SG Regensburg II – HC Forchheim 32:28

Die Vorzeichen für das Auswärtsspiel in Regensburg standen nicht schlecht. Durch die Unterstützung der beiden A-Jugendlichen Nico Biermann und Julian Weber war die Bank komplett gefüllt. Auch hatte der HC Forchheim für den Gegner einen konkreten Matchplan besprochen: Konsequente Abwehr gegen die Spielmacher der SG, um dann durch Ballgewinne durch das eigene Tempospiel zu einfachen Toren zu kommen.

Hier wurde jedoch die Rechnung ohne die Regensburger gemacht. Von Beginn an war es wieder einmal die mangelhafte Abwehrarbeit des HC, die es der Heimmannschaft ermöglichte, zu leichten Toren zu kommen. Zu träge agierten die Forchheimer in der Querbewegung und auch im Eins gegen Eins ließ man die notwendige Aggressivität vermissen. Aber auch im Angriff wurden einfache Ballverluste durch unkonzentrierte Zuspiele direkt durch die Domstädter bestraft. So konnten sich die Regensburger stetig weiter absetzen. Nach zwölf Minuten lag der HC mit drei Toren und zum Halbzeitpfiff bereits mit sechs Toren zurück.

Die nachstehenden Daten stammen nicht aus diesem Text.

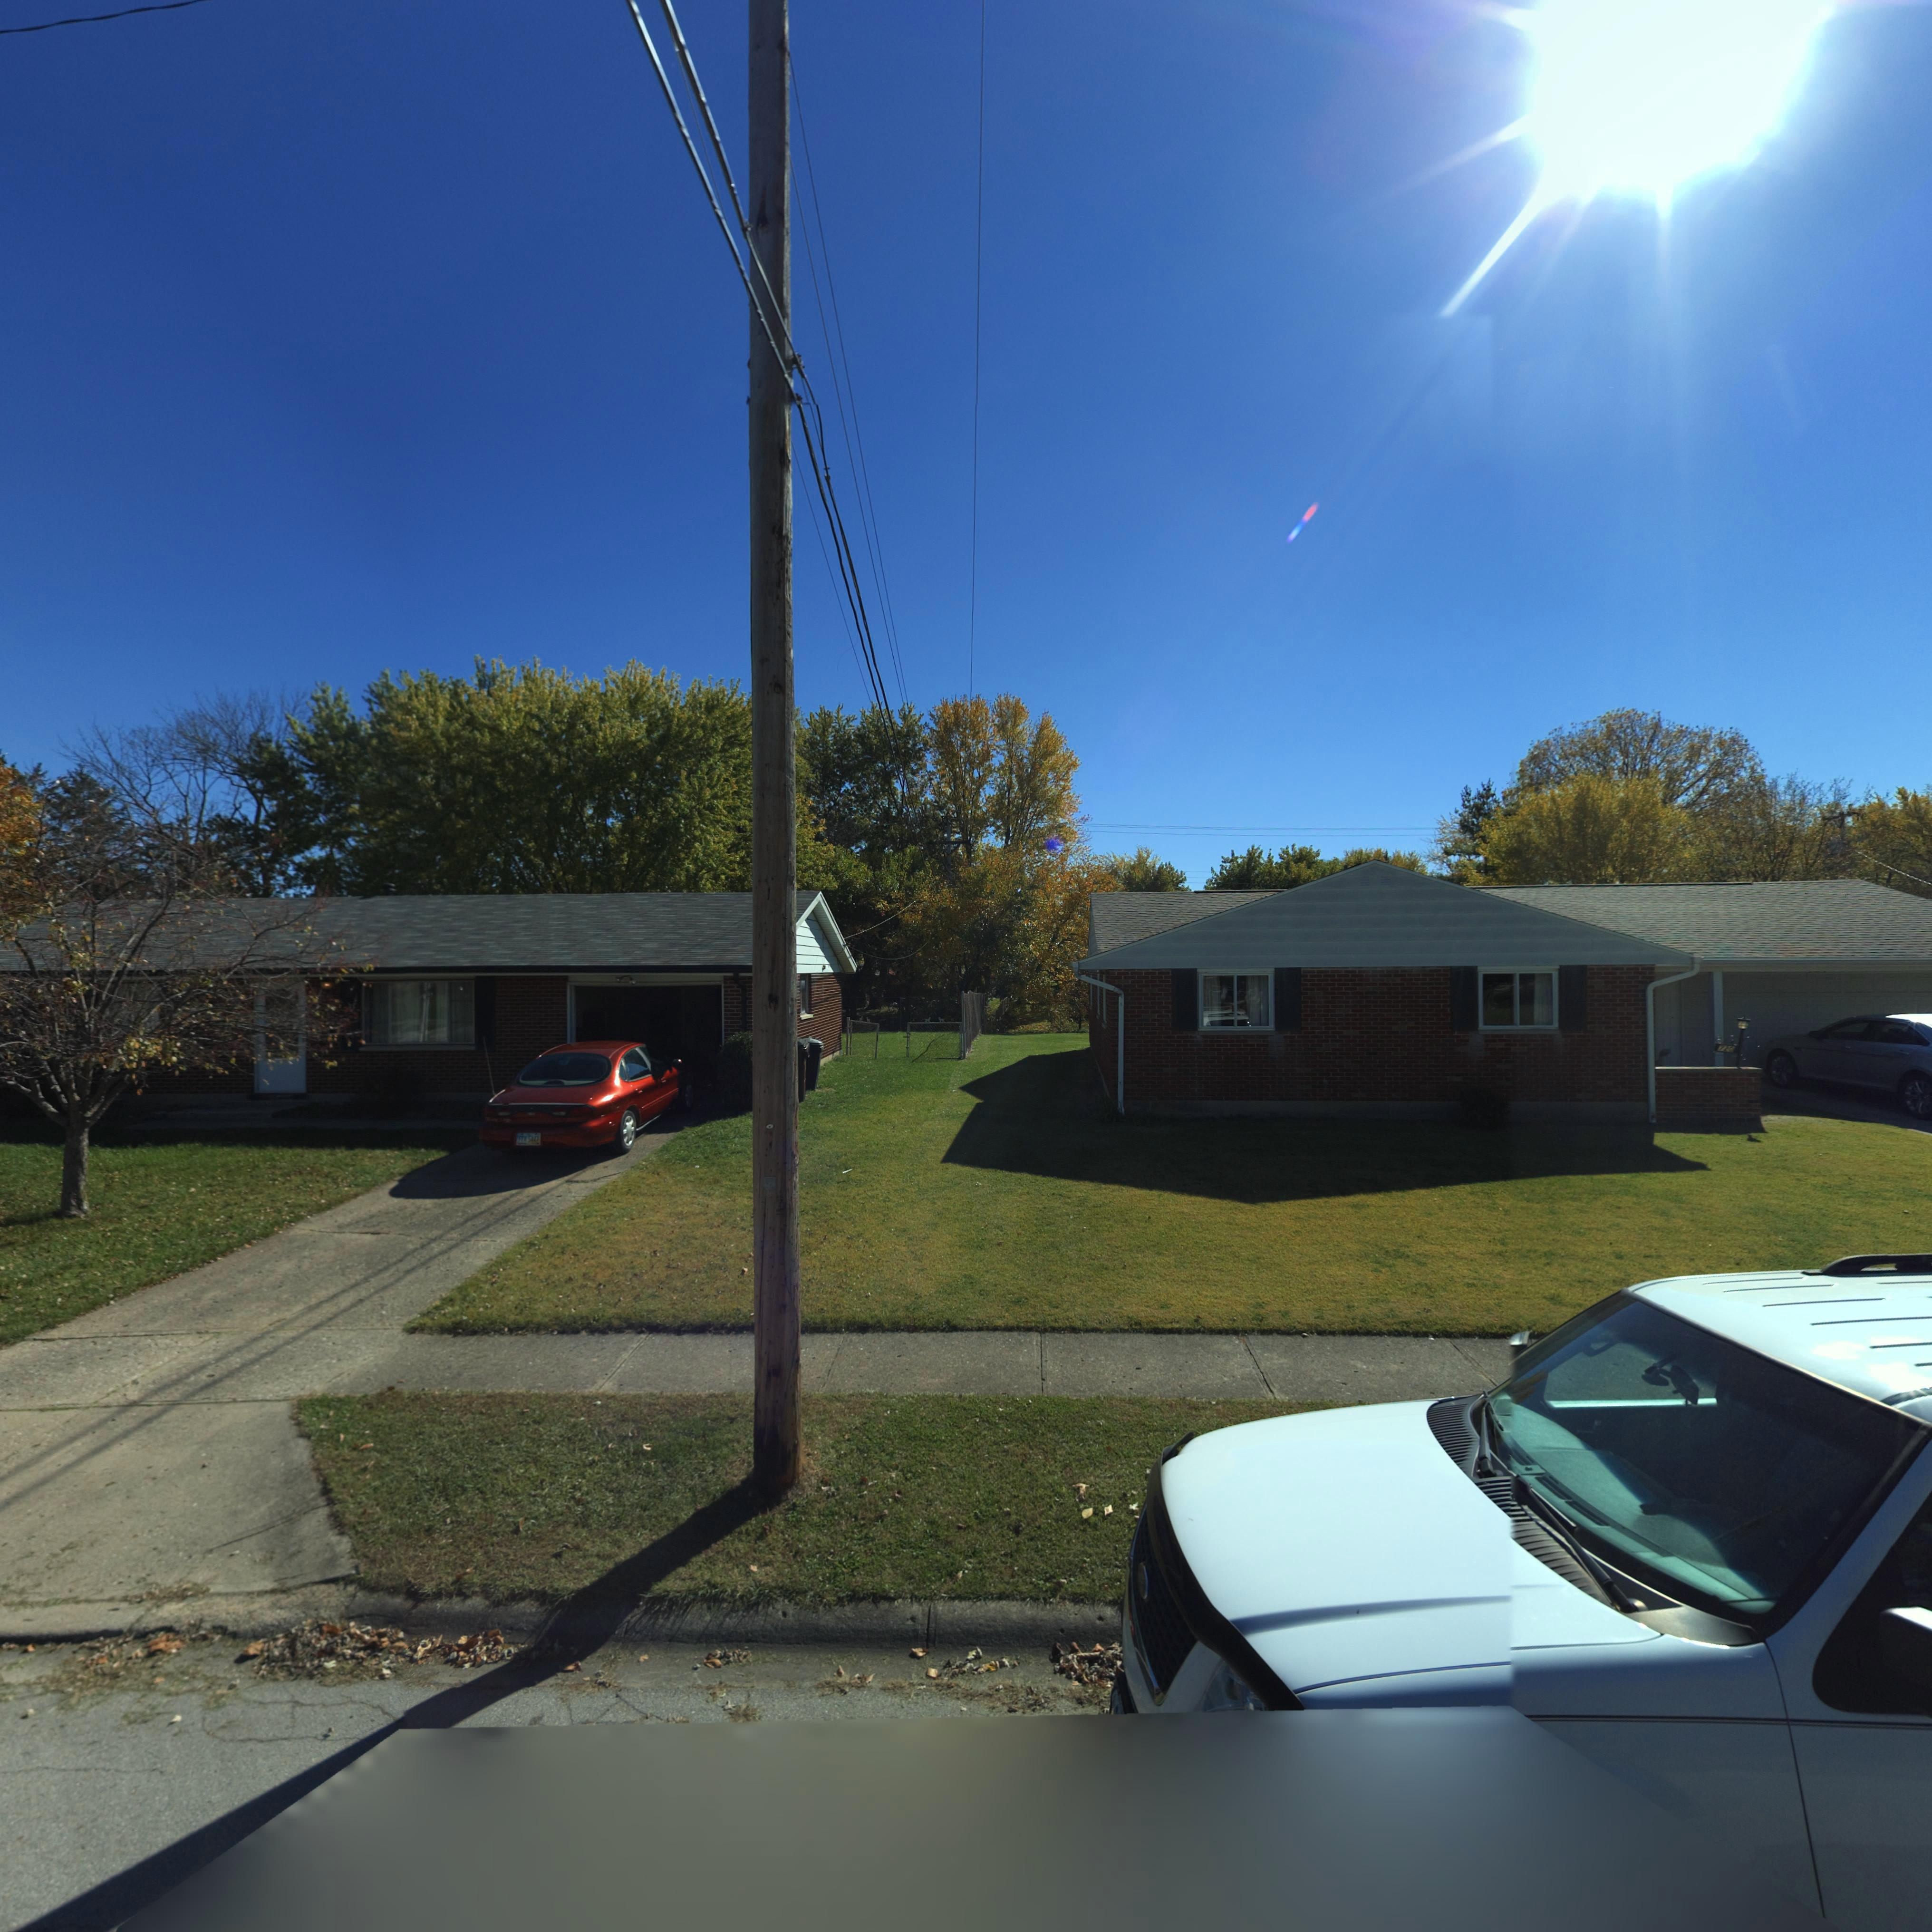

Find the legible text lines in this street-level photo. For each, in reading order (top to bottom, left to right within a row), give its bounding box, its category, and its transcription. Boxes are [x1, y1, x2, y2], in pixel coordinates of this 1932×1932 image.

Enstprechend fiel die Halbzeitansprache der Trainer Gieck und Carra aus. Konzentriert und mit der Hoffnung, die gemachten Fehler in der zweiten Hälfte abzustellen, gingen die HCler zurück auf das Spielfeld. Aber bereits kurz nach Anpfiff waren diese guten Vorsätze schon wieder verschwunden und man verfiel in die gleichen Muster der ersten Halbzeit. Erst gegen Spielende konnten einige Angriffe der Regensburger abgewehrt und durch konzentriertes Spiel in eigene Tore umgesetzt werden. Dies war letztendlich jedoch deutlich zu wenig, um das Ergebnis noch zum eigenen Vorteil zu drehen. So lässt der HC wichtige Punkte liegen und verliert mit 32:28 gegen einen nicht wirklich starken Gegner. Um am kommenden Wochenende im Heimspiel gegen die HSG Erlangen/Niederlindach zu punkten, müssen die Forchheim eine deutliche Steigerung in der Abwehr zeigen.

HC: Farra, S. Weber (beide im Tor), Schulz 1, Biermann 3, Thiel 8/4, T. Distler 3, J. Weber, Engel 1, Opitz 4, Klingert 2, Stöckl 1, Rost 1, Mach 4, C. Sauer.